FILOSOFIA JUDAICO-ALEXANDRINA

30-01-2011 15:52

           Durante o Período Grego, muitos judeus mudaram-se para o Egito. Estima-se que a colônia judaica montava em cerca de um milhão em Alexandria durante a época de Jesus. Surgiu, com o passar dos anos, um tipo de literatura que tentou explicar o judaísmo para o mundo grego. O maior fator isolado a destacar esse fato foi a Septuaginta, durante o terceiro século a.C. Esta filosofia exibia um marcante sincretismo de judaísmo, religiões de mistérios, lendas e filosofia grega. Presta-se a uma interpretação alegórica das Escrituras. As literaturas deste tipo incluem os Oráculos Sibilinos, Sabedoria de Salomão, IV Macabeus. Estas já foram apresentadas nas páginas anteriores.

 

FILO

O maior expoente desta literatura, todavia, foi Filo (27 a.C. — 41-65 d.C), um nativo de Alexandria. Usando a teoria platônica das idéias, Filo foi capaz de interpretar as doutrinas da fé judaica em termos que a mente grega poderia entender e aceitar. Rejeitando a interpretação literal, tudo na Septuaginta era alegórico, para expressar o mundo real e o Deus real. Deus era totalmente transcendente, mas estava relacionado com o mundo dos sentidos, através do Lógos. A parte mais próxima do homem a Deus é a razão, e a carne deve ser mantida em sujeição a ela, em todo o tempo.

 

FLÁVIO JOSEFO

A fonte mais confiável da história deste período é encontrada nas obras de Flávio Josefo. Suas quatro obras são, com efeito, uma apologia em favor do judaísmo da época do Novo Testamento. Nascido em Jerusalém por volta de 37-38 d.C, foi contemporâneo de muito do nascimento e crescimento do cristianismo.

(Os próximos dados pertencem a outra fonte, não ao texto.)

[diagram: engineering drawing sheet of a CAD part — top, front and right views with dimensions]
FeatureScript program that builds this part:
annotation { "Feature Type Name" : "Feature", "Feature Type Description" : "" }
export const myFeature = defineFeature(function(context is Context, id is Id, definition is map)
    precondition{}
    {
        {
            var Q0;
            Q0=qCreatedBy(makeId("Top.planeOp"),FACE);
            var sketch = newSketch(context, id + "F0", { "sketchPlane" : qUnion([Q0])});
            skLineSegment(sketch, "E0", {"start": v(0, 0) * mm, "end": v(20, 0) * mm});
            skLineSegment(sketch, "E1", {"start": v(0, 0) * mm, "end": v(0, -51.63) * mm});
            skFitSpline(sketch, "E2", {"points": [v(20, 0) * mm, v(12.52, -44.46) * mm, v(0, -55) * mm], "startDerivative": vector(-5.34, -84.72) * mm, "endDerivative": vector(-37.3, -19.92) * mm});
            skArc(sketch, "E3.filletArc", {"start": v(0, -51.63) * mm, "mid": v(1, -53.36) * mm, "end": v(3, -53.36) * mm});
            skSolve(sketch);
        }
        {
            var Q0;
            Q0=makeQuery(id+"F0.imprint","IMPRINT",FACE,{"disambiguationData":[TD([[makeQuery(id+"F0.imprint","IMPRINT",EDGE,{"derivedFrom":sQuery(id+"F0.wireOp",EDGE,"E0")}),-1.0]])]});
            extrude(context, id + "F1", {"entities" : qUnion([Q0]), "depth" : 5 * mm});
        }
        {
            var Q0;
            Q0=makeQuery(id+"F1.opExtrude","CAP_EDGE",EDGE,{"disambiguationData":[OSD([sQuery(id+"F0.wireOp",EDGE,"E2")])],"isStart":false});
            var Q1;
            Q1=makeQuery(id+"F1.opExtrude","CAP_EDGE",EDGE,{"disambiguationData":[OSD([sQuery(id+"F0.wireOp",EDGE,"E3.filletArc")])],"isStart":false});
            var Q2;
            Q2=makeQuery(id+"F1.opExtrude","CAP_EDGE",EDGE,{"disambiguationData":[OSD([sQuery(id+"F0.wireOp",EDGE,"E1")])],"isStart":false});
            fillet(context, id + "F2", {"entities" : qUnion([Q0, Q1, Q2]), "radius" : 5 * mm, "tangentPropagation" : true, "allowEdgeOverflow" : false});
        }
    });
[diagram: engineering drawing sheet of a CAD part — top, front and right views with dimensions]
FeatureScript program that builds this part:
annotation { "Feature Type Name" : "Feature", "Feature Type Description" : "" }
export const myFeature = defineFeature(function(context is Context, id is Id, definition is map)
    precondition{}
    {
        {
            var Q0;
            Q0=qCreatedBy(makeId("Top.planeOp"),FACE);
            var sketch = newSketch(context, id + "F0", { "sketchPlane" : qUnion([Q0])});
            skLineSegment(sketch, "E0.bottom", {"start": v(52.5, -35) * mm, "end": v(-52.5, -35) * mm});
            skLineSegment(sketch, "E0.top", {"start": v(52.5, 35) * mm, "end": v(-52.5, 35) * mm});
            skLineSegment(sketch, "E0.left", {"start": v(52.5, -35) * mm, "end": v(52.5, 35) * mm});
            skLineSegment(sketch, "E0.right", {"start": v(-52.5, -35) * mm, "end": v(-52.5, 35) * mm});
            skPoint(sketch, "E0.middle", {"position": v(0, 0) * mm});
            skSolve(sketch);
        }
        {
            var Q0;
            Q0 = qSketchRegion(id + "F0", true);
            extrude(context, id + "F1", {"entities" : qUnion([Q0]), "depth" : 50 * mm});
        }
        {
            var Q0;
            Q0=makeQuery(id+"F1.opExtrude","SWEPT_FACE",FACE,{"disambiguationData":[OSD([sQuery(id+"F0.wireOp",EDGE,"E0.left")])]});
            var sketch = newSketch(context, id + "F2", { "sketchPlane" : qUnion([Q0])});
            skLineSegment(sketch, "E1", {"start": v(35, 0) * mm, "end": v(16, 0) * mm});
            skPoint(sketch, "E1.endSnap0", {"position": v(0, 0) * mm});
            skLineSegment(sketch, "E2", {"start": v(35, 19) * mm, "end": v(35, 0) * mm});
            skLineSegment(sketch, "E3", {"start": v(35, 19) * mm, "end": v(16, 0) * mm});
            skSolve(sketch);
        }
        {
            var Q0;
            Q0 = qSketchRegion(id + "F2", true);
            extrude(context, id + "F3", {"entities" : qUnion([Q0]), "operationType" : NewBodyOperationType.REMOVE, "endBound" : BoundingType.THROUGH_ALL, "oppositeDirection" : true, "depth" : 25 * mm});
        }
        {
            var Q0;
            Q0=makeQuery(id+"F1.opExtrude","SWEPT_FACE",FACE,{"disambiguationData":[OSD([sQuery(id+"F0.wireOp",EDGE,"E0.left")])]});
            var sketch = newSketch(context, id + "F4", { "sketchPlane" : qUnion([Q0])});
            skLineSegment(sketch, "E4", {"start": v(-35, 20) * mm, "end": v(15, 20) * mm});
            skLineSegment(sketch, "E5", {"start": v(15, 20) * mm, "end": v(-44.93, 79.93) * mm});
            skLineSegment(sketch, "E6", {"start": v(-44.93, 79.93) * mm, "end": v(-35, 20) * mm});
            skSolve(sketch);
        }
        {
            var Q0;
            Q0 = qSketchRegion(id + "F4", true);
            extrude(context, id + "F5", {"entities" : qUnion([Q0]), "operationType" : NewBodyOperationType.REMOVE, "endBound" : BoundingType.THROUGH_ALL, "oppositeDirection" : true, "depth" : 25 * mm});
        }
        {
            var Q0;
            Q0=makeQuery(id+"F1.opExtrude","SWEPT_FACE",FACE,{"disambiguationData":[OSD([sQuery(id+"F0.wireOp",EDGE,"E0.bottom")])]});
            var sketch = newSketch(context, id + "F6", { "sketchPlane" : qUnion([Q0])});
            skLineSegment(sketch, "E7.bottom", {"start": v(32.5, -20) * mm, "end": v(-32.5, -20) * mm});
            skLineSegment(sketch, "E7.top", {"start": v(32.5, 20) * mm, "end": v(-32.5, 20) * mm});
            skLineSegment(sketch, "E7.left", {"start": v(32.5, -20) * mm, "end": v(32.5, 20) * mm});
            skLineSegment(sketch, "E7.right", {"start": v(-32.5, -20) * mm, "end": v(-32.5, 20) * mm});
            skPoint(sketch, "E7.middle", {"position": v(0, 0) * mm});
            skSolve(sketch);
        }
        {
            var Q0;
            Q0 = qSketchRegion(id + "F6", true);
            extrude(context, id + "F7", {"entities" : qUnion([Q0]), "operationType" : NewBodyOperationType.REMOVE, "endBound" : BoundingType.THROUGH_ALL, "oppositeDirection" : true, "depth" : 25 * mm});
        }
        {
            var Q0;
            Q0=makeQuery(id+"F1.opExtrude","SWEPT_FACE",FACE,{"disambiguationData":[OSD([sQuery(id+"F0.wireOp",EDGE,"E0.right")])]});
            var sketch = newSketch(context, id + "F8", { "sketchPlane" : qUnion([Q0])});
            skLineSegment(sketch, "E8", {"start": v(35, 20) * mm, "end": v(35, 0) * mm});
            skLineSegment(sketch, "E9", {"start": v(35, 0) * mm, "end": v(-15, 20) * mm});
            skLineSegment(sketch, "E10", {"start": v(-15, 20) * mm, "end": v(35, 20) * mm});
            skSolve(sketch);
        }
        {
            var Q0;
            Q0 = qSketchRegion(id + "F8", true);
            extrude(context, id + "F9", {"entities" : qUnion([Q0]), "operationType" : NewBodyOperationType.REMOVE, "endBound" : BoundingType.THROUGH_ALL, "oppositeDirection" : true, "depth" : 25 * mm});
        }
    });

Treinado para ser um rabi, foi designado governador da Galiléia no início da Guerra Judaico-Romana. Foi capturado pelos romanos e logo tornou-se um favorito do general romano Vespasiano. Quando este general tornou-se imperador romano, Josefo adotou o nome da família do imperador, Flavius. Era tido em alta estima pelos dois filhos de Vespasiano (Tito e Domiciano), ambos os quais sucederam o pai como imperadores.

 

            Josefo escreveu seus quatro livros para responder aos críticos dos judeus após a guerra de 70. Seu Antigüidades dos Judeus é, provavelmente, sua melhor obra. É uma história do povo judeu desde a criação até o início da guerra. As Guerras dos Judeus começa com as perseguições sob Antíoco Epifânio e explica algo das razões que levaram à guerra. Uma de suas obras, A Vida, é a menos satisfatória, mas dá uma penetração no judaísmo do primeiro século. É uma autobiografia, traçando seus passos através de todos os partidos judaicos. Sua última obra, Tratado Contra Apiano, é cuidadosamente planejada e bem elaborada. É uma defesa cuidadosa do povo judeu contra a crítica radical. Estes livros contêm muitos exageros e devem ser lidos com cuidado. Contudo, eles são nossas fontes primárias para muito do material utilizado no estudo desse período.